RADARBANJARMASIN.JAWAPOS.COM, Banjarmasin – Gelombang aksi buruh menolah pajak Jaminan Hari Tua (JHT), Tunjangan Hari Raya (THR) dan pesangon yang bakal digelar serentak di Jakarta pada Kamis (9/7) mendapat perhatian pekerja di Kalimantan Selatan (Kalsel).
Partai Buruh dan FSPMI Kalsel menyatakan siap turun ke jalan apabila ada instruksi resmi dari pengurus pusat.
Ketua Exco Partai Buruh, Sudarsih mengatakan hingga kini belum ada arahan untuk menggelar aksi di daerah. Namun pihaknya memastikan seluruh anggota di Banua siap memberikan dukungan apabila aksi dilakukan secara nasional.
"Kami di daerah masih menunggu instruksi dari pusat. Kalau memang ada komando untuk bergerak secara serentak, tentu kami siap melaksanakan sesuai arahan organisasi," ujarnya, Selasa Rabu (8/7/2026) pagi.
Menurut wanita yang biasa disapa Asih ini, tuntutan penghapusan pajak atas Jaminan Hari Tua (JHT) dan Tunjangan Hari Raya (THR) merupakan aspirasi yang sudah lama disuarakan kalangan buruh. Sebab, JHT adalah uang yang dikumpulkan dari pekerja sendiri, sedangkan THR sejatinya diberikan untuk membantu memenuhi kebutuhan pekerja saat hari raya.

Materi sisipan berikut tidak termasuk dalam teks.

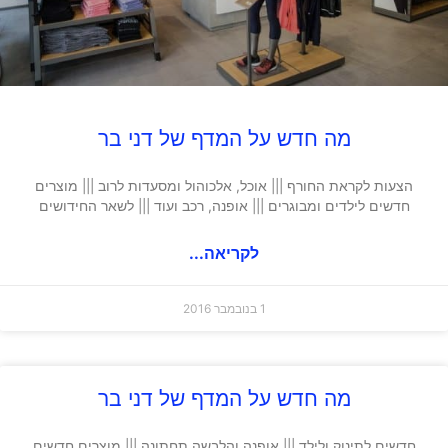
מה חדש על המדף של דני בר
הצעות לקראת החורף ||| אוכל, אלכוהול ומסעדות לרוב ||| מוצרים
חדשים לילדים ומבוגרים ||| אופנה, רכב ועוד ||| לשאר החידושים
לקריאה...
1 בנובמבר 2016
מה חדש על המדף של דני בר
חדשים לתינוק ולילד ||| אופנה והלבשה תחתונה ||| מוצרים חדשים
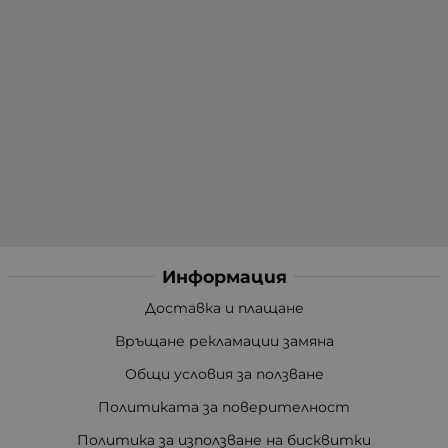
Информация
Доставка и плащане
Връщане рекламации замяна
Общи условия за ползване
Политиката за поверителност
Политика за използване на бисквитки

"Harapan kami bisa diterima utuh sehingga benar-benar dimanfaatkan untuk kebutuhan keluarga. Aspirasi ini tentu perlu didengar pemerintah," katanya.
Ia menegaskan, apabila nantinya Partai Buruh ikut menggelar aksi, seluruh kegiatan akan dilakukan secara tertib dan sesuai ketentuan yang berlaku.
"Kami selalu mengedepankan penyampaian aspirasi secara damai. Tujuan kami bukan membuat kegaduhan, tetapi menyampaikan harapan buruh kepada pemerintah," tambahnya.
Sebelumnya, ribuan buruh dari wilayah Jabodetabek dijadwalkan menggelar aksi unjuk rasa di depan Kementerian Keuangan pada Kamis (9/7). Salah satu tuntutan utama ialah menghapus kebijakan pajak atas THR yang dinilai mengurangi manfaat tunjangan yang diterima pekerja.